I buy in bulk from Amazon on a monthly basis. In the entire month of
September, I almost couldn't order anything because of the errors during
checkout. Just looking at the marketplace (and looking through the seller
forums), many, many sellers were having problems (and sales dropped
dramatically). Amazon denied this of course.

If you start selling a lot of a certain product, Amazon will eventually
compete with you by going to your supplier and buying products in bulk..and
selling these products at a lower price. At some point, you may be asked to
"prove" your are a legitimate seller by providing all of your "suppliers". Why
there hasn't been a class-action lawsuit against them is beyond me.

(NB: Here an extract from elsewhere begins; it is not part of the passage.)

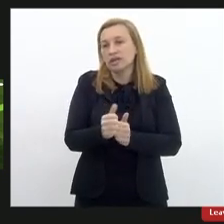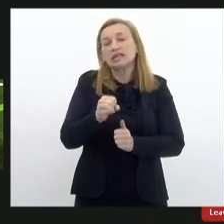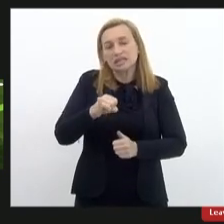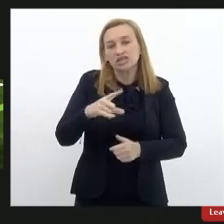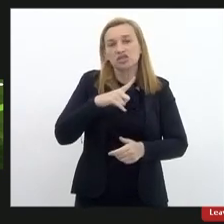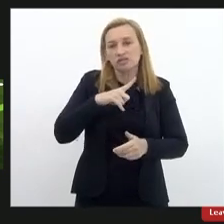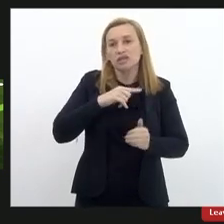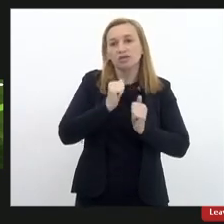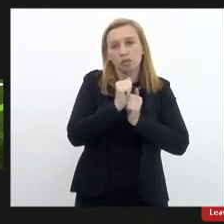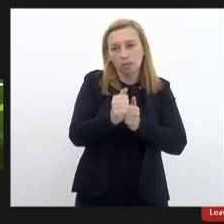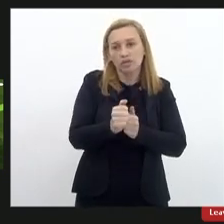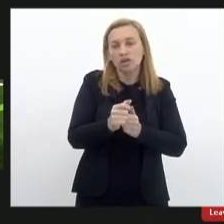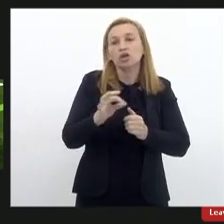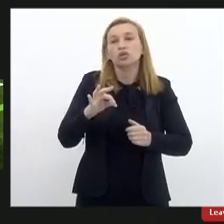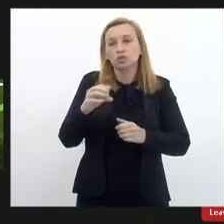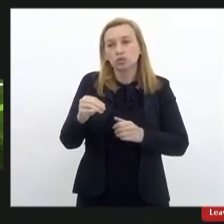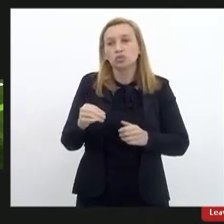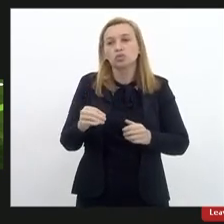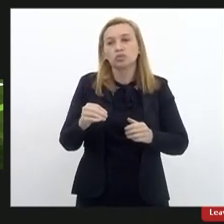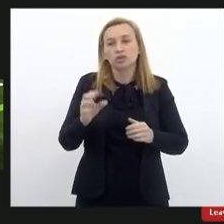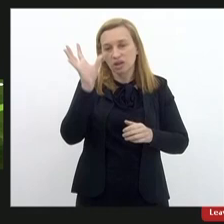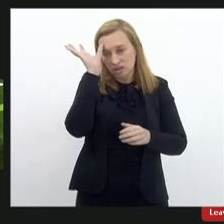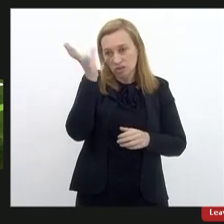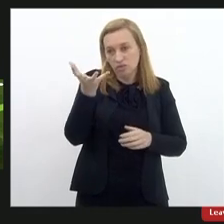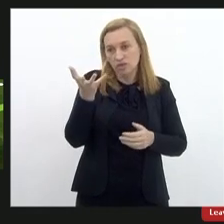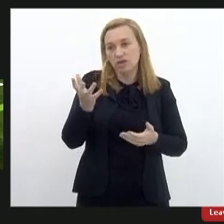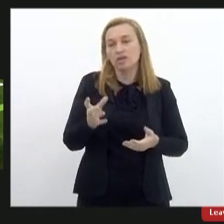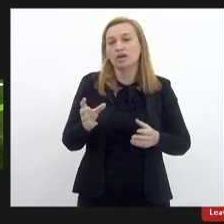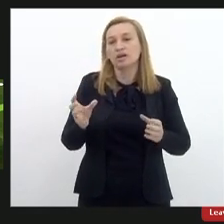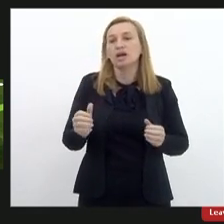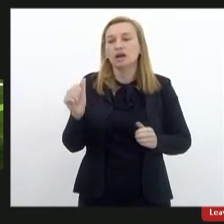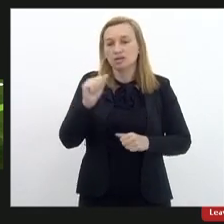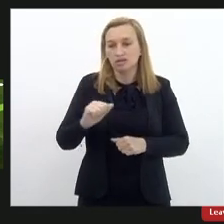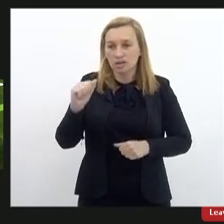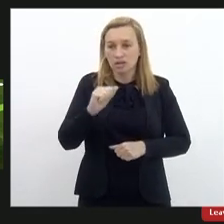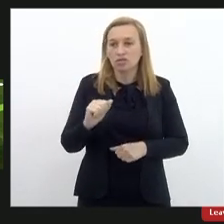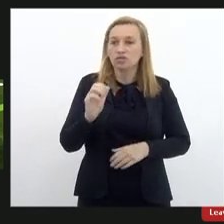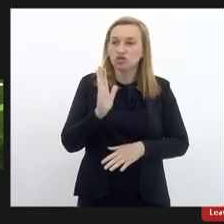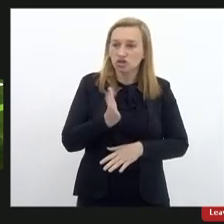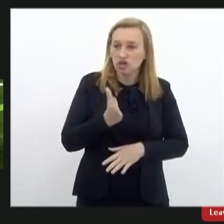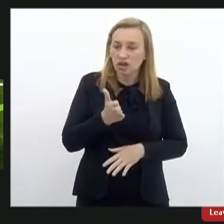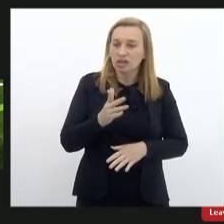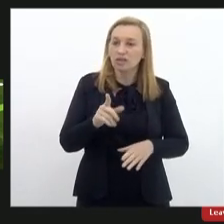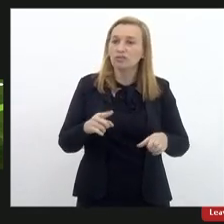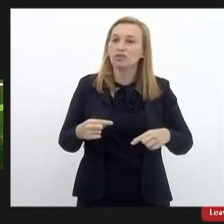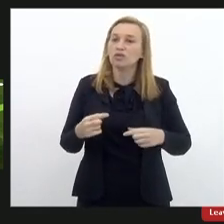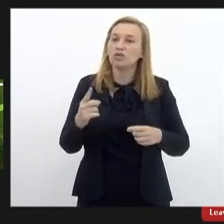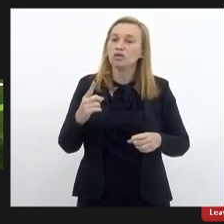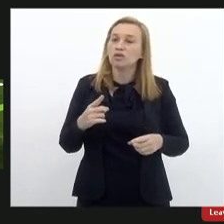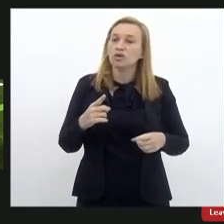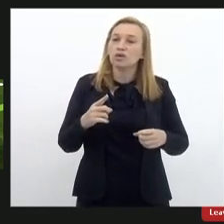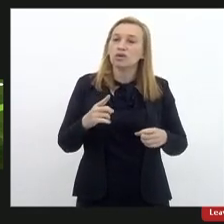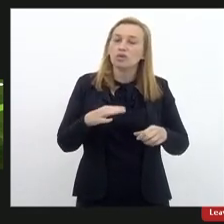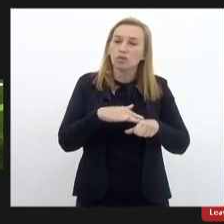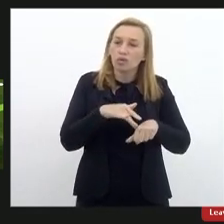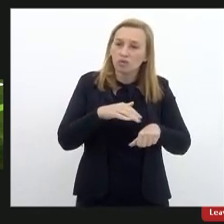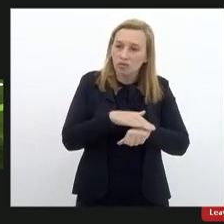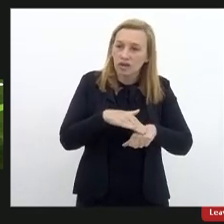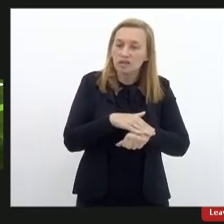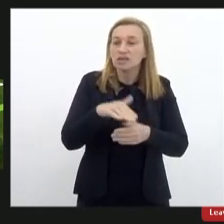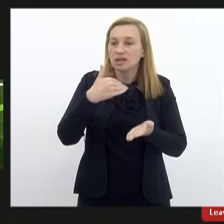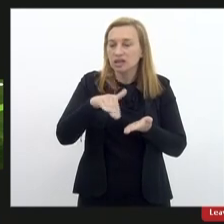acompanhamento, tudo isso teria sido feito. Então, a associação ela já teve o encontro com o secretário atual,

They have been tightening the ropes on many of the categories and pushing out
all of the smaller sellers. If you get pushed out, you basically lose your
entire business and customers in a split second (you aren't allowed to contact
any of your customers directly anyway or get their real email addresses).

Selling on Amazon does nothing to actually further your business along and is
like building a house on quick sand.

Amazon constantly abuses their monopoly position and deserves to be driven out
of business.

Bezos has also been pushing for the Internet tax. Why? Because small companies
won't be able to keep up with all of the regulations.

------
natch
I wonder how many customers did what I did, and cancelled Prime when they
jacked the price up. With a corresponding decrease in purchases.

The collection of bad movies the increased membership fees help pay for was
not making the service more enticing.